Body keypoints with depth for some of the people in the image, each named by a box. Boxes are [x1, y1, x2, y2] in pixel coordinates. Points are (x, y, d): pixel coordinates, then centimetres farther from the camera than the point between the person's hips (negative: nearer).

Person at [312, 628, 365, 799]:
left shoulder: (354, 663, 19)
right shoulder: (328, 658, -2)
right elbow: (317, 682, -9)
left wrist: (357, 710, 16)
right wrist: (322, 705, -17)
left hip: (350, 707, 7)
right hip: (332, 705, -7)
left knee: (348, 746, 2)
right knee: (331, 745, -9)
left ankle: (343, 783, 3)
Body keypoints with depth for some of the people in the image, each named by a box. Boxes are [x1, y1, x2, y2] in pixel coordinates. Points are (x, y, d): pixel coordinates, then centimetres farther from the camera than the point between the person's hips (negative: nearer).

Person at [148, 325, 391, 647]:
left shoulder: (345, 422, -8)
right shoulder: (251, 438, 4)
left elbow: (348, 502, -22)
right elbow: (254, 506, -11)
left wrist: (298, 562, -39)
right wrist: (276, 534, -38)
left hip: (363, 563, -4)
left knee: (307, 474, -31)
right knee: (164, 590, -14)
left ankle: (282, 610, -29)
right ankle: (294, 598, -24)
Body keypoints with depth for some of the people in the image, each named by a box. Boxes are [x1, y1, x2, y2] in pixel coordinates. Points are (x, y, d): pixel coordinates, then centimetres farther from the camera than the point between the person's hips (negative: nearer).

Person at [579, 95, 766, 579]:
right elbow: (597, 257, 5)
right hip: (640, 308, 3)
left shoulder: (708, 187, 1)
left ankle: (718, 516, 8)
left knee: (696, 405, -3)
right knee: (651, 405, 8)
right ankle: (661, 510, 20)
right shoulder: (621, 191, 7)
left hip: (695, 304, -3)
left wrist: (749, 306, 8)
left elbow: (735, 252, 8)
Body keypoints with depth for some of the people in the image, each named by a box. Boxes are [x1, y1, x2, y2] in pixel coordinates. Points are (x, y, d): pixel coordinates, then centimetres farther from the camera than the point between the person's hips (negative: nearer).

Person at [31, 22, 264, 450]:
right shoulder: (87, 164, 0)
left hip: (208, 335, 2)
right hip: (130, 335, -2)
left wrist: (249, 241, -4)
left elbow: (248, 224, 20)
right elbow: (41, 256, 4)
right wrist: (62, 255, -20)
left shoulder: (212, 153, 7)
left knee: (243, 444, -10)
——
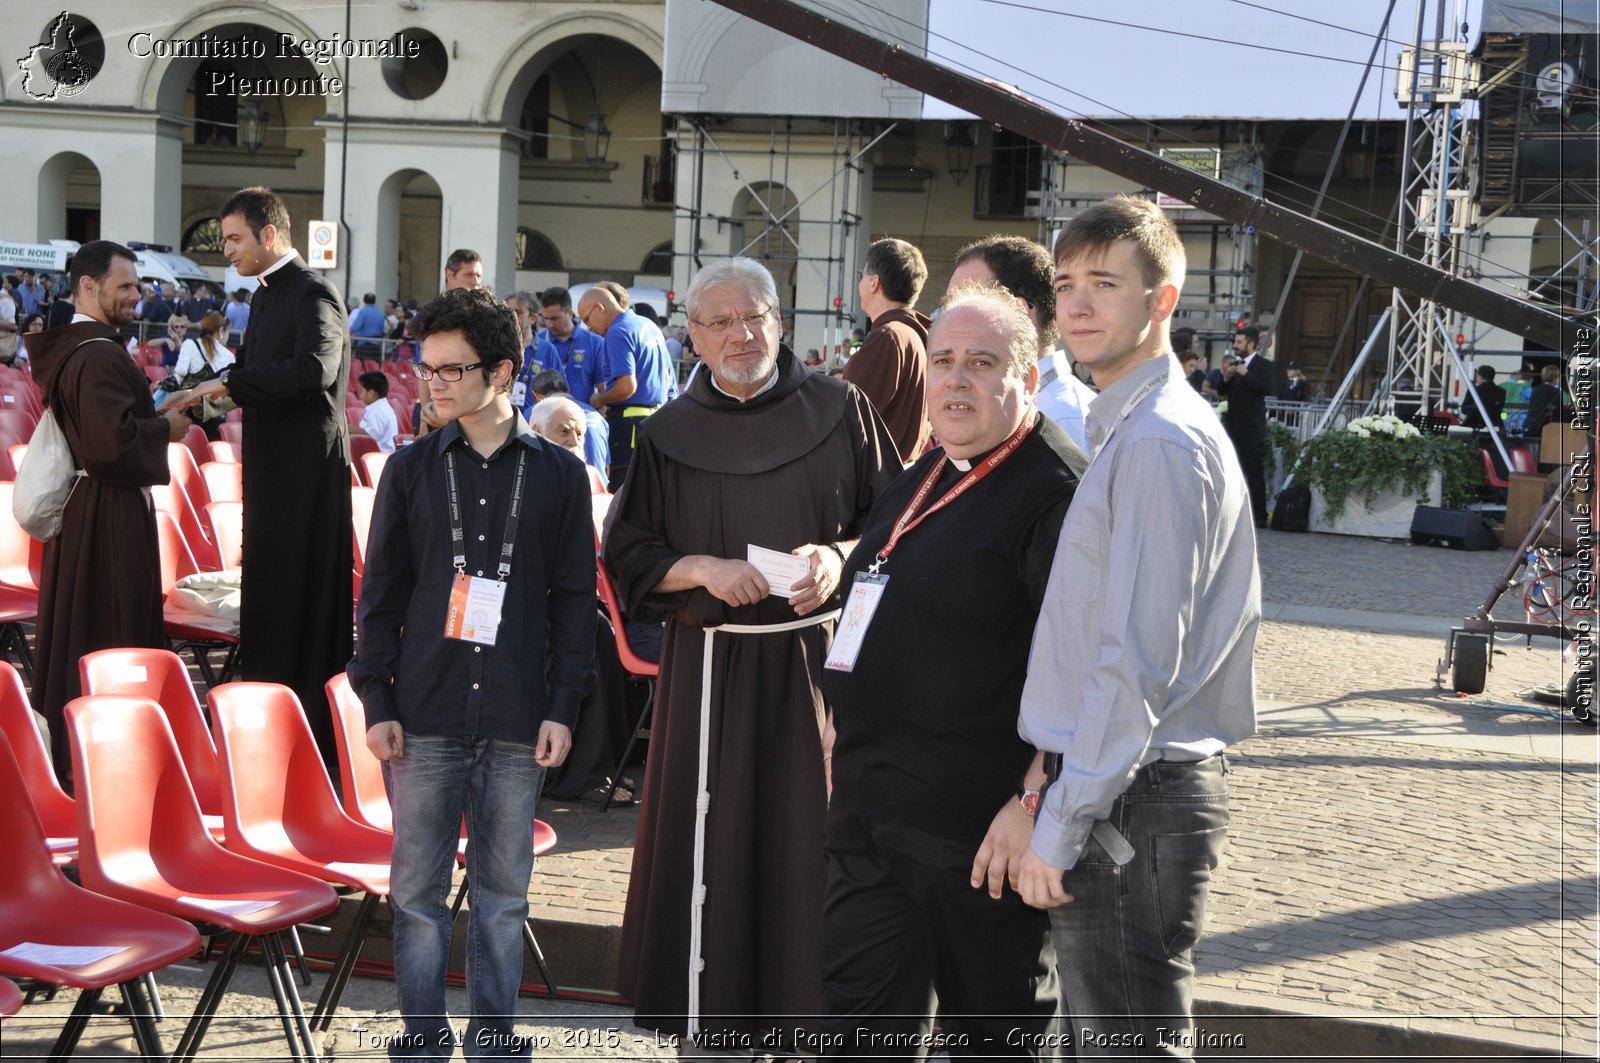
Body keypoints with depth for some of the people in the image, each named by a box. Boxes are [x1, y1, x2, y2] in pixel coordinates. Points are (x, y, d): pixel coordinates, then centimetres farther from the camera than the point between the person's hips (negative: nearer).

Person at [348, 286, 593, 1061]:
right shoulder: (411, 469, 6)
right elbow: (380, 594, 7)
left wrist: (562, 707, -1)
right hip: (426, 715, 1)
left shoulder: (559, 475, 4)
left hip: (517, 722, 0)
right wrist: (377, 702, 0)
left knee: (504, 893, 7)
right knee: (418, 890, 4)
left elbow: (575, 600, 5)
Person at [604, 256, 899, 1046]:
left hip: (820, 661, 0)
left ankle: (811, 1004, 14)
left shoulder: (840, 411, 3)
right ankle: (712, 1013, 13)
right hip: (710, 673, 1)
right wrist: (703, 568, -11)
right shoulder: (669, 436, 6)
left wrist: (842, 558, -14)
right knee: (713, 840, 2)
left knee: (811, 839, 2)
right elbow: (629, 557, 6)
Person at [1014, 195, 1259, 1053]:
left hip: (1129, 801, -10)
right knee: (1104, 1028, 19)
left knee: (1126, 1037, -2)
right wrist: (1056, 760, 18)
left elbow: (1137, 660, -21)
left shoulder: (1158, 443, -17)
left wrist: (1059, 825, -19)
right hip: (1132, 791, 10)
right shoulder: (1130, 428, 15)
——
_PROBLEM STATEMENT:_ Write out the listing lines from the one containing "left shoulder: (559, 475, 4)" through the one containing "right shoulder: (1130, 428, 15)", copying each exactly and including both ends.

_RESULT OF THIS EXERCISE:_
left shoulder: (559, 475, 4)
left hip: (517, 722, 0)
right wrist: (377, 702, 0)
left knee: (504, 893, 7)
right knee: (418, 890, 4)
left elbow: (575, 600, 5)
Person at [604, 256, 899, 1046]:
left hip: (820, 661, 0)
left ankle: (811, 1004, 14)
left shoulder: (840, 411, 3)
right ankle: (712, 1013, 13)
right hip: (710, 673, 1)
right wrist: (703, 568, -11)
right shoulder: (669, 436, 6)
left wrist: (842, 558, -14)
right knee: (713, 840, 2)
left knee: (811, 839, 2)
right elbow: (629, 557, 6)
Person at [1014, 195, 1259, 1053]:
left hip: (1129, 801, -10)
right knee: (1104, 1028, 19)
left knee: (1126, 1037, -2)
right wrist: (1056, 760, 18)
left elbow: (1137, 660, -21)
left shoulder: (1158, 443, -17)
left wrist: (1059, 825, -19)
right hip: (1132, 791, 10)
right shoulder: (1130, 428, 15)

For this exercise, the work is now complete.